Foot returns with engaging story of hope

Foot returns with engaging story of hope

SHOW: Fishers of Hope (Tawaret)
DIRECTOR: Lara Foot
CAST: Mncedisi Shabangu, Shaun Oelf, Phillip Dikotla, Lesedi Job, Phillip Tipo Tindasa, Nceba Gongxeka
VENUE: Arena at South African State Theatre, Pretoria, until May 23
REVIEW: PETER FELDMAN

Lara Foot is a significant voice in South African theatre and the woman who garnered such critical acclaim with ‘Tshepang’, among others, has conceived another winner.
‘Fishers of Hope’ goes to the very soul of life in a poor African village that relies on fishing for its livelihood. Here we meet a group of intertwining characters, living out their versions of hope, and desperately trying to come to grips with a life that has not been very good to them.
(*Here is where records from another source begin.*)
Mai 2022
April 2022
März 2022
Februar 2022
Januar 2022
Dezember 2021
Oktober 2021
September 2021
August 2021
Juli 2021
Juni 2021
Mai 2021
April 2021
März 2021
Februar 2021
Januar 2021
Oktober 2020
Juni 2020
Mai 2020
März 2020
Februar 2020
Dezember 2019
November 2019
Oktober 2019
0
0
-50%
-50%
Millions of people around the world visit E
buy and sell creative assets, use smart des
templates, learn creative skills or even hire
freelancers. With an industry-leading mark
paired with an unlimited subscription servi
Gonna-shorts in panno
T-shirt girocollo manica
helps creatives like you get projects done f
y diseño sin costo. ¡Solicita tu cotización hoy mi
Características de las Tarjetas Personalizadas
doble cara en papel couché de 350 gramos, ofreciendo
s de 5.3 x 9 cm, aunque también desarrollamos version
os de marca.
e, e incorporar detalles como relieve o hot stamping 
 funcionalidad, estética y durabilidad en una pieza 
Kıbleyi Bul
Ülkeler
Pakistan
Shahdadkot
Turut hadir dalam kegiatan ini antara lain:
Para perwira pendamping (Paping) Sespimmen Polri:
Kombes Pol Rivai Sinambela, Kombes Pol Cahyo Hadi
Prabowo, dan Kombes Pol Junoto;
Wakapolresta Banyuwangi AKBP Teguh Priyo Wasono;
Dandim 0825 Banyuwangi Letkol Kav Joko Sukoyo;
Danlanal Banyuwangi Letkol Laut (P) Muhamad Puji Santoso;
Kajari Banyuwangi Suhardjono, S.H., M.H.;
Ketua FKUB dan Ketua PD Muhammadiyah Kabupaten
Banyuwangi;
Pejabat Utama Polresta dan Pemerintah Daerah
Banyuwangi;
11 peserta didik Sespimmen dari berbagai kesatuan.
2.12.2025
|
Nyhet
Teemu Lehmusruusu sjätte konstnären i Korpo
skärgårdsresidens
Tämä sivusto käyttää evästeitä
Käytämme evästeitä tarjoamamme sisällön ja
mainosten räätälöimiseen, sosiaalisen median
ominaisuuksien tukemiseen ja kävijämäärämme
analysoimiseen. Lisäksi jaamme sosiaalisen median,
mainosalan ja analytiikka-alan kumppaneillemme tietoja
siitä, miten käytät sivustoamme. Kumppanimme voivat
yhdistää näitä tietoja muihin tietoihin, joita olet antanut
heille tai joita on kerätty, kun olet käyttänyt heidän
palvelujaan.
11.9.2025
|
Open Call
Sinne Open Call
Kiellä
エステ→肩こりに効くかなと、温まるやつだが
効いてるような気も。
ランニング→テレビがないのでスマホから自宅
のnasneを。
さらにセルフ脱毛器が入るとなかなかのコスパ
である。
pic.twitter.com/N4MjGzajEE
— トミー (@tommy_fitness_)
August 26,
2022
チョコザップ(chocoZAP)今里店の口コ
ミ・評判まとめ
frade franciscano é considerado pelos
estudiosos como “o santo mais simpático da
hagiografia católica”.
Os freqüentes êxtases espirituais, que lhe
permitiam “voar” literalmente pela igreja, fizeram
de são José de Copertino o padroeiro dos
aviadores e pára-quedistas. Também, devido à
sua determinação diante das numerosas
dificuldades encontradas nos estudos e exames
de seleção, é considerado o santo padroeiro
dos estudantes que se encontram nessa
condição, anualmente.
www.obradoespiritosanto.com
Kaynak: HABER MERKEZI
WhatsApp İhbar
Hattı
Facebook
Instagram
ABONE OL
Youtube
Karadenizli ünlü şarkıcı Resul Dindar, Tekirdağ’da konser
Each carries a burden.
But hope, as the director says in her programme notes, is the binding metaphysical power of their community.

The narrator is a wonderful creation named Njawu, played with an imposing presence and charisma by Mncedisi Shabangu. He emerges from the shadows at the start of the production, addressing the audience as if they were a group of tourists visiting the country. He is a tour guide, he informs us, with a real job and a great knowledge of life and living. He knows the idiosyncratic nature of the various nationalities he encounters, from the big spending, loud-mouth Americans to the staid, conforming Germans. He is like a sage.
We travel with him to the village of Tawaret where the old man, John (Phillip Tipo Tindisa), a fisherman, is slowly trying to recover from a hippo attack. His leg has been seriously damaged and without proper care the wound is becoming worse.

His younger wife, Ruth (an excellent reading by Lesedi Job), loves him and is aware that his physical pain is causing his psychological hang-up. The hippo attack and his inability to fish constantly play on his mind and affect him badly.
Niara (Phillip M Dikotla) is Ruth’s unemployed, revolutionary brother who has plenty of ideas and does not have the will or inclination to implement them. He implores his sister to leave the sickly John.

Then there is the mixed race boy Peter (Shaun Oelf) whose mother died at childbirth and who didn’t know his father. He is being brought up by the ragged, penniless family. He doesn’t talk at all but forms a kind of metaphor in his physical actions which reflect the angst and the pain he is suffering. He mirrors the plight of these unfortunate people, too.
Atmospheric video projection and backdrop, a lone musician (Nceba Gongxeka) creating all the sounds and musical effects and a brilliantly conceived set by Patrick Curtis add enormously to this compelling play. The set represents a fishing village, complete with nets, a short jetty and water from the lake flowing beneath it. There is also a tiny bedroom. The set has an ethereal beauty that beautifully reflects the mood of the piece.
The acting is uniformly impressive and director and writer Foot maintains a fine balance throughout, offering a set of engaging characters all with some kind of hope in their hearts, but who come up against fate and circumstances.